Ik voel mijn handen niet meer.
Vier uur aan een stuk gewerkt om den hof te beginnen opkuisen. Een hele koer vlinderstruiken: één voor één de takken in stukken van maximaal 30 centimeter breken.
Met de hand, wegens secateur kapot. En de grotere stammen met een mes afsnijden, wegens geen zaag.
Dit was de toestand toen de ene helft gedaan was:
En hier kon ik mijn handen bijna niet meer open en toe doen:
Volgend weekend gaat alles naar het containerpark. En dan kan een echte tuinmens de wortels komen opgraven, want dat kan ik niet.
En ook iets doen met de rozenstruik in de hoek: daar begin ik echt niet aan zonder handschoenen. Hij is het laatste jaar ongeveer twee en een halve meter hoog geworden, en ik had hem nochtans enorm hard gesnoeid de laatste keer.
Dit, trouwens, is wat er overgebleven is van een hele hof vol planten tot ver boven mijn hoofd:
En dit is dus het canvas waar de tuinarchitect mee aan de slag kan gaan:
De linkermuur zal waarschijnlijk blijven zoals hij is, de rechtermuur effen gezet en wit of licht geverfd. In een vorige versie van onze Wilde Plannen waren we van plan daar iets Russisch-achtigs op te laten zetten, genre constructivisme of suprematisme:
…maar daar is geen geld voor. Wit, dus. Misschien iets dat de muur niet kapot maakt en toch leutig is. Hangende planten. Iets met licht. Een schap misschien. Een bijenhotel. Iets.
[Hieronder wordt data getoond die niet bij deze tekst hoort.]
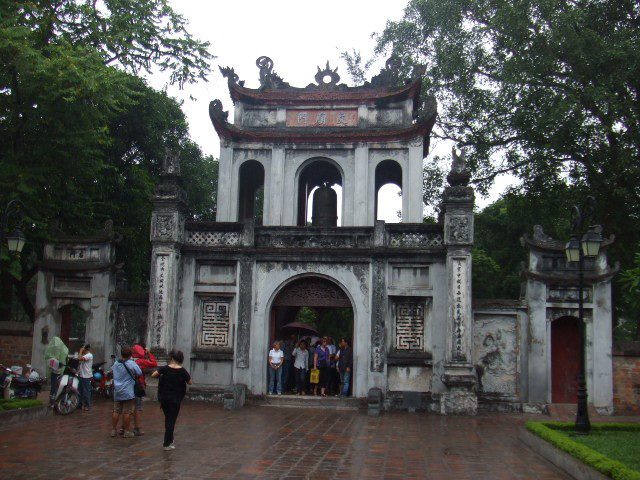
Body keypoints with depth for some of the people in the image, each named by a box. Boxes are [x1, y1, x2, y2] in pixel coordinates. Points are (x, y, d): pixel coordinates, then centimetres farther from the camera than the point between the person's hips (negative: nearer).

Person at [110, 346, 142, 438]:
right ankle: (126, 432, 3)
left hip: (117, 392, 6)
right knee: (127, 412, -1)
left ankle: (114, 430, 16)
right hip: (128, 392, -6)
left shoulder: (115, 364, 7)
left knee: (116, 411, 11)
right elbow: (139, 373, -6)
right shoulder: (131, 364, -12)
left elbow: (112, 371, 22)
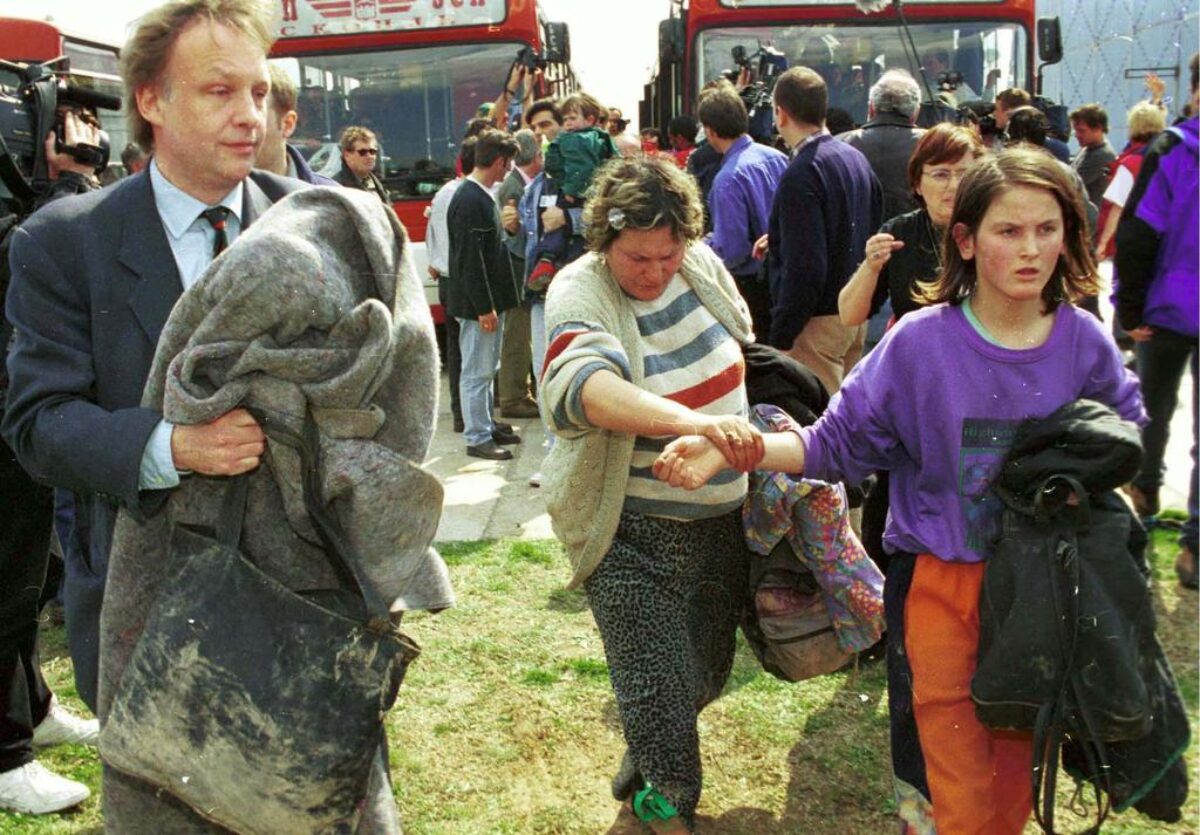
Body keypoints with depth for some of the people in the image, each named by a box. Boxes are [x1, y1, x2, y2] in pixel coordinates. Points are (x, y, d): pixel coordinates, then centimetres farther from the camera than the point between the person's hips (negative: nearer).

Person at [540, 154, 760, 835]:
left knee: (708, 672, 18)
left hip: (721, 515, 6)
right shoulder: (581, 294, -20)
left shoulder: (702, 265, -3)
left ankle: (643, 758, 47)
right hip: (632, 529, -6)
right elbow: (590, 385, -41)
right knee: (658, 686, -3)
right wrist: (694, 421, -55)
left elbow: (743, 347, 16)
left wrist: (751, 429, 10)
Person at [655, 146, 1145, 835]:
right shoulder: (922, 341, -13)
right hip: (941, 583, -2)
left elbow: (1128, 436, 11)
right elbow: (840, 441, -10)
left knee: (1017, 776, 19)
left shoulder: (1083, 341, -6)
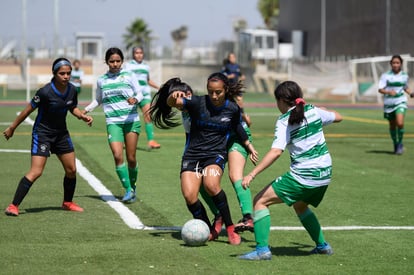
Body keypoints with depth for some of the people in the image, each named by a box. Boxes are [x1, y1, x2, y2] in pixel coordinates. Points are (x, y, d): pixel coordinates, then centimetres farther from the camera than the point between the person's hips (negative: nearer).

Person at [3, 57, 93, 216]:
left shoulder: (72, 90, -5)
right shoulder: (45, 92, -23)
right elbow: (28, 110, -12)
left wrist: (83, 116, -5)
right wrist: (12, 128, -5)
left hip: (61, 133, 6)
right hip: (42, 133, -6)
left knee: (71, 170, 9)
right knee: (36, 172, -16)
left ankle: (67, 203, 31)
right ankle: (13, 206, -13)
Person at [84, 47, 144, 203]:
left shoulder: (128, 76, 4)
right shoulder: (101, 81, 11)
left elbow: (140, 93, 5)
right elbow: (98, 100, 25)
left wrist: (135, 99, -17)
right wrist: (86, 110, 12)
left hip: (131, 120, -1)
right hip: (113, 122, 1)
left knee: (131, 158, 1)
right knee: (117, 155, -17)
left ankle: (133, 186, 25)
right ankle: (128, 190, -11)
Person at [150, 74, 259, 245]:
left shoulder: (232, 109, -1)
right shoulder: (197, 103, -8)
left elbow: (237, 128, 21)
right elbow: (170, 103, -22)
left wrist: (249, 145, 30)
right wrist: (173, 95, -45)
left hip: (216, 155, -1)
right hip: (192, 155, 1)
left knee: (211, 185, -31)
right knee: (189, 196, -17)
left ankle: (230, 229, -15)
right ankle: (209, 231, 8)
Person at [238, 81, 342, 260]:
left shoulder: (284, 121, -10)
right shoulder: (313, 111, 5)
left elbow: (276, 152, -22)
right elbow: (338, 117, 22)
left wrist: (252, 174, -25)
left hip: (303, 177, -7)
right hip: (325, 174, 7)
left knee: (260, 201, 0)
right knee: (300, 206, 34)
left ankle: (262, 249, -11)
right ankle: (322, 246, 36)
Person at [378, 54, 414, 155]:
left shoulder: (404, 75, 3)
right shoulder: (386, 75, -6)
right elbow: (380, 89, -12)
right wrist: (389, 92, -30)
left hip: (400, 102, 0)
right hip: (389, 103, 0)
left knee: (400, 123, -20)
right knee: (392, 126, 11)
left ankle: (400, 143, 1)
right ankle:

Dat zien we dan wel, denk ik.
Envoor de rest: plaats om te zitten, iets van bodembedekker dat geen gras is, iets van verhoogde plantendingen met iets van bloemen en iets van kruiden in. En verlichting ergens. Of zo.
We zien ook wel.
De voorlopige timing dus nog altijd: lente alles klaar. Volgende week alles naar containerpark.